Crocus are the first thing to bloom.
For a few days, it's spring. For another few, the weather is wintery. That's a typical spring for us, so I usually take my cues from the plants. In February, the crocus is blooming, the daffodils are budding, and the Lenten rose has begun to blossom, too. Time to get serious about the garden

Seed starting.
This month, I started my cool season seeds via the winter sowing method - over a month later than I typically do. I started Fizz kale, Wild Garden kale, Flash collards, Jericho lettuce, Outrageous lettuce, Danvers 126 Half Long carrots, Berligum carrots, Quick Start cabbage, Javelin parsnips, Red Head radishes, Tyee spinach, Early White Vienne kohlrabi, Catskills Brussels sprouts, and Thompson broccoli. After soaking the seeds overnight, I also started Alaska peas, Blue Podded peas, and Early Wonder beets.

Lenten rose.
This year, my seed starting containers are the plastic tubs the lettuce we've been buying this winter is sold in. They seem to be working perfectly, creating a nice little greenhouse for the seeds. I also have a few plastic muffin/cookie tubs from the store - and a supply of plastic milk jugs I can cut in half and duct tape back together for seed starting, if needed. Call me Scotch, but I just can't bear to buy expensive seed starting systems and containers when I can use items like these!

My 7 year old daughter really wanted to try her hand at her own garden this year and we agreed that it would be 100% her responsibility. "If you make mistakes, like over- or under-watering, they will be lessons," I told her, and she's taking this to heart - to the point of not even wanting me to explain the process.
Adding composted chicken manure and straw.
Because our garden space is really limited, I'll be giving her a large pot to grow in.

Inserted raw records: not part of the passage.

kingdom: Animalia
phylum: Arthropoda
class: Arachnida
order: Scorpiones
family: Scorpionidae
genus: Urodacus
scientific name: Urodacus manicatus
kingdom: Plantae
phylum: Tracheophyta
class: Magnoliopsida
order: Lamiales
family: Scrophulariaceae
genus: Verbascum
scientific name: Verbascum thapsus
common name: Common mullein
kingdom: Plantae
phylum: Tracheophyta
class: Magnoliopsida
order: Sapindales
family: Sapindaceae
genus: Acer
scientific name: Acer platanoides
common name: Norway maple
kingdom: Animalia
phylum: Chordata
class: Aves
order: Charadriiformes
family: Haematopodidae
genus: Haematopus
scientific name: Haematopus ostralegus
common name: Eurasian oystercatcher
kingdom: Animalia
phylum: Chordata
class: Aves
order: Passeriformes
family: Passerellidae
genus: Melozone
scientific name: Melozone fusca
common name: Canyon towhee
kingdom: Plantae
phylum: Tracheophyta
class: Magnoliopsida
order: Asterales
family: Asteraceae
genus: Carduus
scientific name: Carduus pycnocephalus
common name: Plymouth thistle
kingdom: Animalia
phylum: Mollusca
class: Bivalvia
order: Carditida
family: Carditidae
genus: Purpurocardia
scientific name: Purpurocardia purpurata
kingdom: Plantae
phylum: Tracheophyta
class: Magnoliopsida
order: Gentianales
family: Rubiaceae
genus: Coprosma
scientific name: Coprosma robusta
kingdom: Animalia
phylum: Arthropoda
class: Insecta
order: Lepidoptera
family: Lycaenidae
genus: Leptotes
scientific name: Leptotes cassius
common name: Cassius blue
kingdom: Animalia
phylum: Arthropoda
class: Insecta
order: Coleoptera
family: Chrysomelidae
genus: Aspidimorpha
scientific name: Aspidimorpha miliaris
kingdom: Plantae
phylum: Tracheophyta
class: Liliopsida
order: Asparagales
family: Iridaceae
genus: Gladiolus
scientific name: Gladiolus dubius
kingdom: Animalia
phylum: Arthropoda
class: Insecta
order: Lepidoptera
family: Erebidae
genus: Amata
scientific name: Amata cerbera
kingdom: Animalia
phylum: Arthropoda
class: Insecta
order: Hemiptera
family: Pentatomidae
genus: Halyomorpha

She started her own seeds, alongside me: Berligum Carrots, Tom Thumb lettuce, and some California poppies.

I haven't had the nerve to ask the neighbors behind us - the ones with a tree greatly shading our garden - if they would consider cutting it down (since they never use their backyard), so I've decided to use what I've always considered our main veggie bed for things that don't mind a bit of shade - including spinach, peas, kale, and collards. But I felt I really needed to loosen up the soil, so I began double digging it.

The new planting area.
I began by digging up the first berm (raised bed without borders), setting the soil to one side as I worked. Then I sprinkled 6 month old chicken manure and straw into the bottom of the resulting ditch. Then I replaced the now-loosened soil, creating a berm again. I will do this for all the berms - but I'm also widening the berms - something I wanted to do right from the start of this garden.

Food Produced So Far This Year 
(without green houses, cold frames, or tunnels - and with 2 yr. old hens):

Eggs: 80

Collards 2 lbs.
Kale 2 lb.
Dandelion Greens 5 lb.
Sunchokes 40 lbs.

My 4 yr. old's "garden."

A couple of chickens taking a dust bath in wood ash from our stove.

1 comment

  1. We still have many inches of snow here! When spring finally does come, it will come in a hurry, but right now it feels so far away.